Entrada de la Ciudad de la Justicia de Málaga./C. Moret
Entrada de la Ciudad de la Justicia de Málaga. / C. Moret

Se le considera responsable de un delito de asesinato y otro de tenencia ilícita de armas

Alvaro Frías
ALVARO FRÍASMálaga

La Audiencia Provincial de Málaga ha condenado a Julián Y. L., un exlegionario de 64 años, como autor del crimen de Tomás A. M. (74), un inspector jefe de la Policía Nacional jubilado que perdió la vida en Torremolinos después de ser apuñalado. En concreto, se le impone una pena de 20 años de prisión por estos hechos, según se recoge en la sentencia, a la que ha tenido acceso este periódico.

El suceso tuvo lugar sobre las 07.40 horas del día 23 de Febrero de 2016 en Torremolinos. Entonces, el exlegionario se dirigió al inmueble en el que vivía la víctima y esperó a que saliera a la calle, merodeando por las inmediaciones.

Cuando Tomás salió del portal, aproximadamente sobre las 08.20 horas, se inició entre ambos una breve discusión en cuyo transcurso el acusado extrajo un machete que ocultaba entre sus ropas y, con el evidente propósito de ocasionarle la muerte, apuñaló al policía jubilado repetidamente, llegando a ocasionarle 16 heridas inciso-punzantes localizadas en cabeza, cuello, tórax, abdomen y espalda.

Siempre según se recoge en la sentencia, como consecuencia de estos hechos, se produjo el fallecimiento del policía nacional jubilado en unos minutos, apareciendo como causa inmediata un shock hipovolémico y como causa fundamental varias heridas por arma blanca.

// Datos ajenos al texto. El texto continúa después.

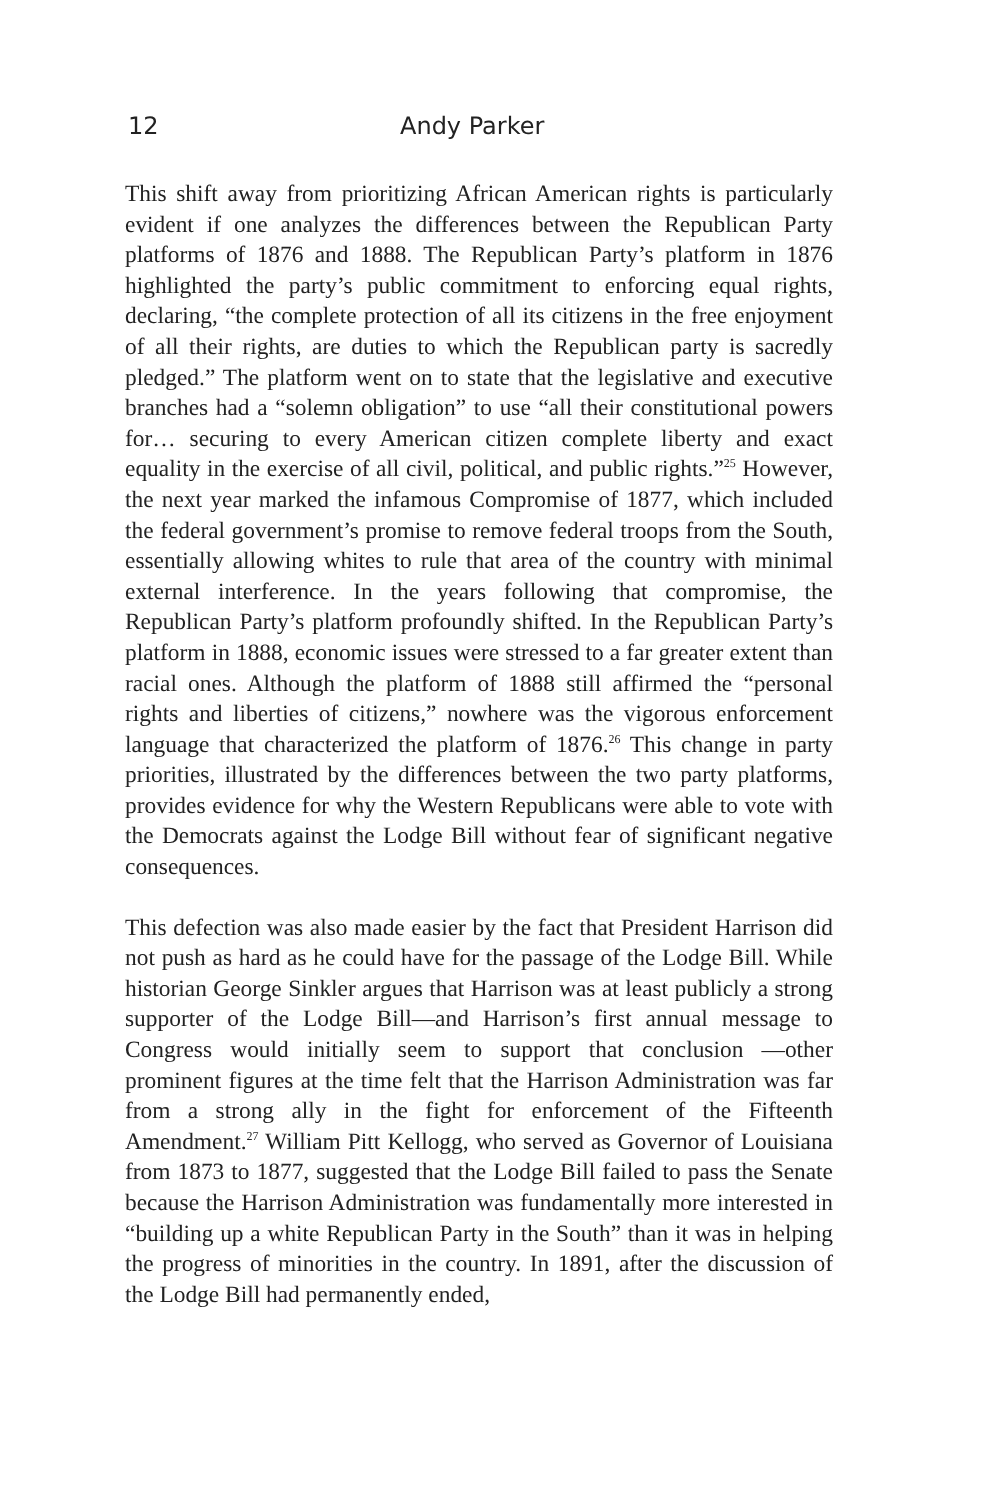12 Andy Parker
This shift away from prioritizing African American rights is particularly evident if one analyzes the differences between the Republican Party platforms of 1876 and 1888. The Republican Party’s platform in 1876 highlighted the party’s public commitment to enforcing equal rights, declaring, “the complete protection of all its citizens in the free enjoyment of all their rights, are duties to which the Republican party is sacredly pledged.” The platform went on to state that the legislative and executive branches had a “solemn obligation” to use “all their constitutional powers for… securing to every American citizen complete liberty and exact equality in the exercise of all civil, political, and public rights.”<sup>25</sup> However, the next year marked the infamous Compromise of 1877, which included the federal government’s promise to remove federal troops from the South, essentially allowing whites to rule that area of the country with minimal external interference. In the years following that compromise, the Republican Party’s platform profoundly shifted. In the Republican Party’s platform in 1888, economic issues were stressed to a far greater extent than racial ones. Although the platform of 1888 still affirmed the “personal rights and liberties of citizens,” nowhere was the vigorous enforcement language that characterized the platform of 1876.<sup>26</sup> This change in party priorities, illustrated by the differences between the two party platforms, provides evidence for why the Western Republicans were able to vote with the Democrats against the Lodge Bill without fear of significant negative consequences.
This defection was also made easier by the fact that President Harrison did not push as hard as he could have for the passage of the Lodge Bill. While historian George Sinkler argues that Harrison was at least publicly a strong supporter of the Lodge Bill—and Harrison’s first annual message to Congress would initially seem to support that conclusion —other prominent figures at the time felt that the Harrison Administration was far from a strong ally in the fight for enforcement of the Fifteenth Amendment.<sup>27</sup> William Pitt Kellogg, who served as Governor of Louisiana from 1873 to 1877, suggested that the Lodge Bill failed to pass the Senate because the Harrison Administration was fundamentally more interested in “building up a white Republican Party in the South” than it was in helping the progress of minorities in the country. In 1891, after the discussion of the Lodge Bill had permanently ended,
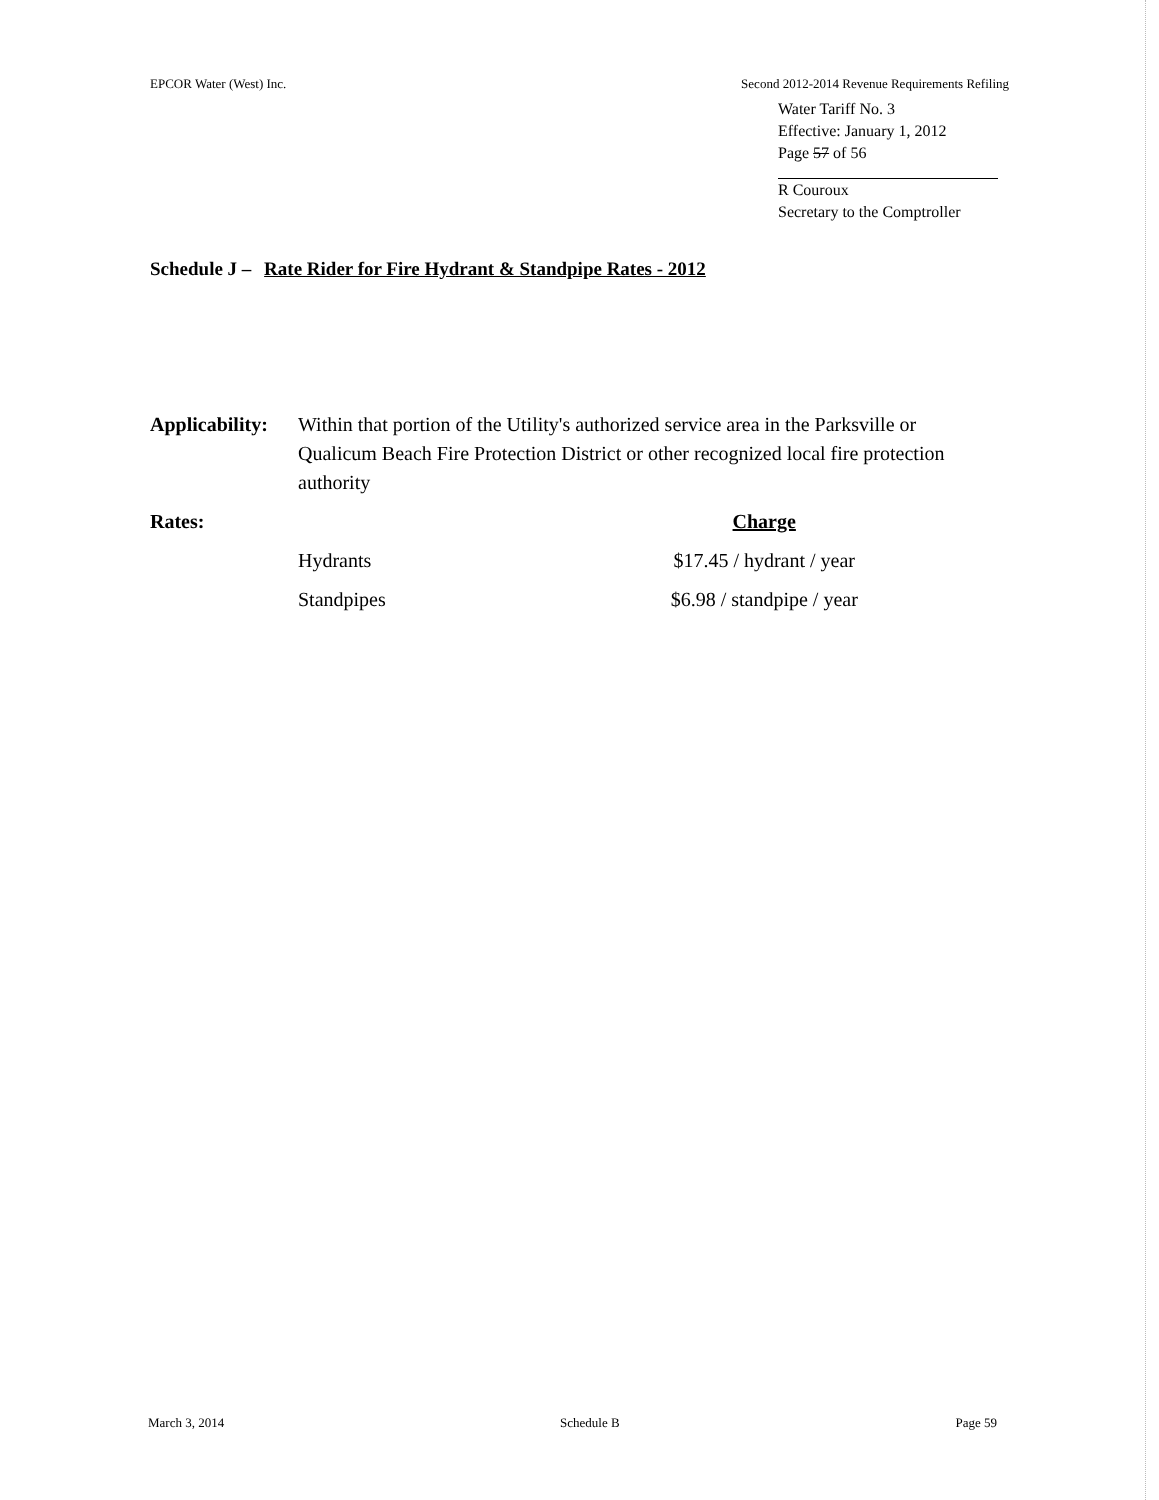EPCOR Water (West) Inc. Second 2012-2014 Revenue Requirements Refiling
Water Tariff No. 3
Effective: January 1, 2012
Page 57 of 56
R Couroux
Secretary to the Comptroller
Schedule J – Rate Rider for Fire Hydrant & Standpipe Rates - 2012
| Applicability: | Within that portion of the Utility's authorized service area in the Parksville or Qualicum Beach Fire Protection District or other recognized local fire protection authority | |
| Rates: | | Charge |
| | Hydrants | $17.45 / hydrant / year |
| | Standpipes | $6.98 / standpipe / year |
March 3, 2014 Schedule B Page 59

El arma blanca utilizada en la agresión era un machete tipo táctico, cuya hoja mixta tenía 25 centímetros de longitud y una anchura de 4 centímetros de forma irregular, presentando en su lomo un doble sistema de sierra y terminando en punta afilada.

En la resolución judicial se explica que, en el transcurso de la agresión, el acusado, señalando con el cuchillo a un vecino que se había aproximado al lugar de los hechos para intentar detener el apuñalamiento, dijo “llama a la policía”. Igualmente, tras causar la muerte de Tomás, el procesado se sentó en la acera a esperar la llegada de la policía, manifestando a los agentes que acudieron al lugar, de forma espontánea, que él había sido el autor de los hechos.

Julián, aún cuando padecía un trastorno bipolar, era plenamente consciente de sus actos el día de los hechos, sin que tuviera afectadas y alteradas sus facultades de conocer y obrar.

De hecho, durante el juicio, el procesado explicó que la víctima era su amigo y que fue a su casa a hablar con él porque el policía nacional había revelado un secreto suyo y estaba molesto.

Por todo ello, la Audiencia condena al procesado como autor de un delito de asesinato. Aplica la atenuante de confesión y le impone una condena de 18 años de prisión.

Asimismo, le considera responsable de un delito de tenencia ilícita de armas, por lo que le castiga con otros dos años más de cárcel. Además, tendrá que indemnizar a la hija del fallecido con 100.000 euros.